The fair value of a financial instrument is the amount at which the instrument could be exchanged in a current transaction between willing parties. Cash and cash equivalents, accounts receivable, security deposits and accounts payable carrying amounts approximate fair value because of the short maturity of these instruments.

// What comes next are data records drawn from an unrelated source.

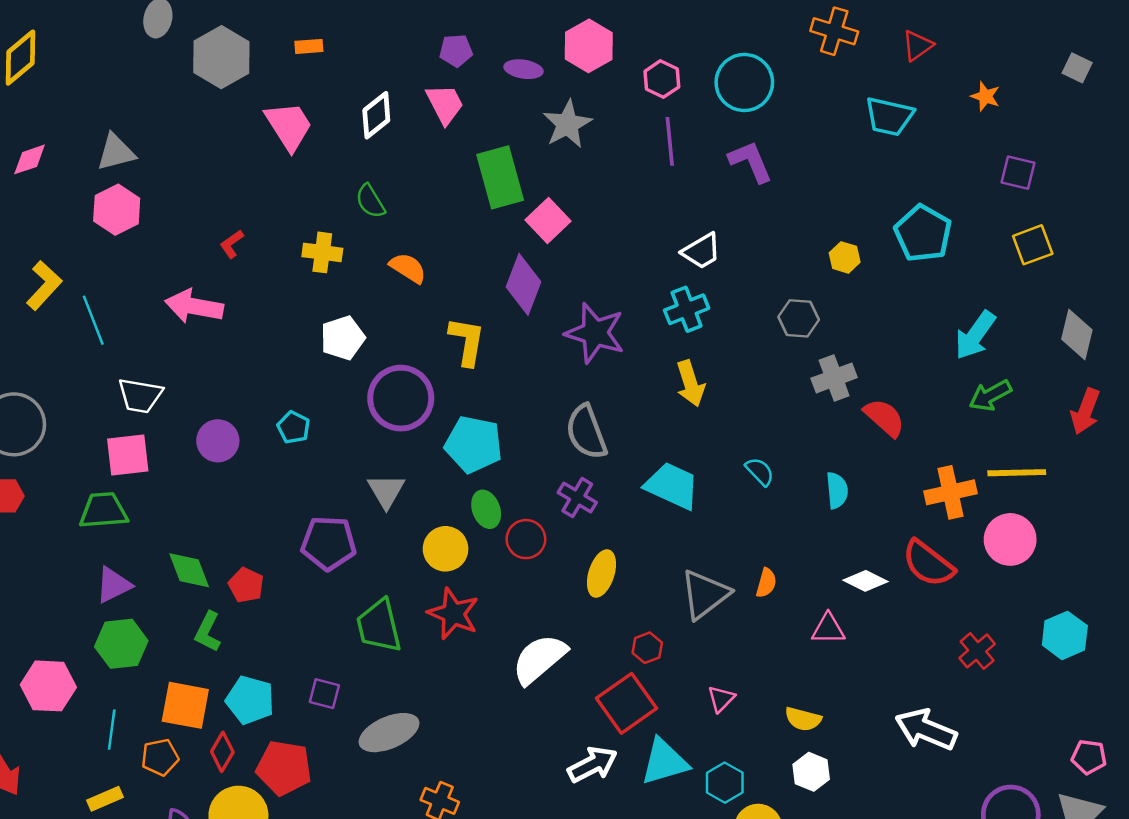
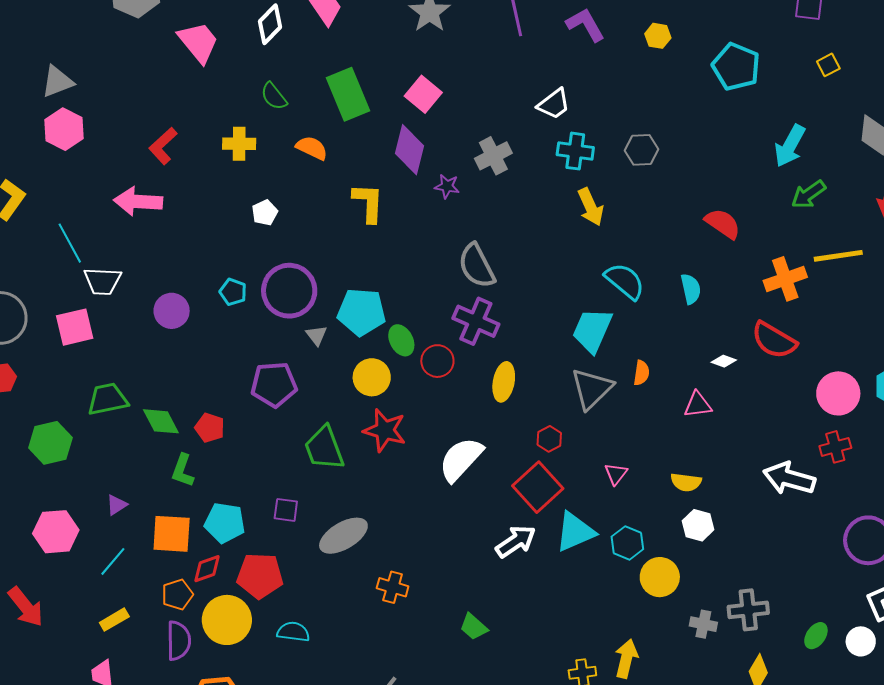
green rectangle: (500, 177) -> (348, 94), moved
red L-shape: (232, 244) -> (163, 146), size x1.5
yellow square: (1033, 245) -> (828, 65), size x0.7
yellow hexagon: (845, 257) -> (658, 36), moved
cyan cross: (687, 309) -> (575, 151), moved, turned 36
cyan line: (93, 320) -> (70, 243), moved
purple star: (595, 333) -> (447, 186), moved, size x0.5
white pentagon: (343, 338) -> (265, 213), size x0.7
gray cross: (834, 378) -> (493, 156), moved
yellow arrow: (690, 383) -> (591, 207), moved
purple circle: (401, 398) -> (289, 291), moved
cyan pentagon: (474, 444) -> (361, 312), moved
pink square: (128, 455) -> (75, 327), moved
cyan semicircle: (760, 472) -> (625, 281), size x1.6
cyan trapezoid: (672, 486) -> (592, 330), moved, turned -84
gray triangle: (386, 491) -> (316, 335), size x0.7
purple cross: (577, 497) -> (476, 321), size x1.4
green trapezoid: (103, 511) -> (108, 399), moved
pink circle: (1010, 539) -> (838, 393), moved
white diamond: (865, 581) -> (724, 361), size x0.7
purple triangle: (113, 585) -> (117, 505), moved, size x0.7
green hexagon: (121, 644) -> (50, 443), moved
red cross: (977, 651) -> (835, 447), moved, turned 32
cyan line: (112, 730) -> (113, 561), turned 40
red diamond: (222, 752) -> (207, 569), turned 48
orange pentagon: (160, 757) -> (177, 595), moved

(v) Goodwill and Intangible Assets

The changes in the carrying amount of goodwill for the year ended December 31, 2011 are as follows:

     
  Total   Business   Consumer
Balance as of December 31, 2010   $ 24,015     $ 15,991     $ 8,024  
Adjustments to goodwill:
                          
Contingent earnout payments     75       75        
Balance as of December 31, 2011   $ 24,090     $ 16,066     $ 8,024  

The changes in the carrying amount of goodwill for the year ended December 31, 2010 are as follows:

     
  Total   Business   Consumer
Balance as of December 31, 2009   $ 23,920     $ 15,896     $ 8,024  
Adjustments to goodwill:
                          
Contingent earnout payments     95       95        
Balance as of December 31, 2010   $ 24,015     $ 15,991     $ 8,024  

Intangible assets are summarized as follows (see Note 2):

Acquired Intangible Assets

     
  As of December 31, 2011
     Gross
Carrying
Amount
  Weighted
Average
Amortization
Period
  Accumulated
Amortization
Amortizing intangible assets:
                          
Technology   $ 6,199       3.8 years     $ 5,474  
Customer contracts     2,400       3.0 years       2,400  
Trade names     630       3.0 years       630  
Non-compete agreements     410       1.2 years       410  
Patents     475       11.0 years       105  
Other     235       3.0 years       235  
Total   $ 10,349           $ 9,254  
     
  As of December 31, 2010
     Gross
Carrying
Amount
  Weighted
Average
Amortization
Period
  Accumulated
Amortization
Amortizing intangible assets:
                          
Technology   $ 6,199       3.8 years     $ 4,489  
Customer contracts     2,400       3.0 years       2,400  
Trade names     630       3.0 years       630  
Non-compete agreements     410       1.2 years       410  
Patents     475       11.0 years       61  
Other     235       3.0 years       235  
Total   $ 10,349           $ 8,225  

Amortization expense is calculated on a straight-line basis over the estimated useful life of the asset. Aggregate amortization expense for intangible assets was $1,029, $1,486 and $1,973 for the years ended December 31, 2011, 2010 and 2009, respectively. For the years ended December 31, 2011 and 2010, a portion of this amortization is included in cost of revenue. Estimated amortization expense for the next five years is: $306 in 2012, $306 in 2013, $240 in 2014, $43 in 2015, $43 in 2016 and $157 thereafter.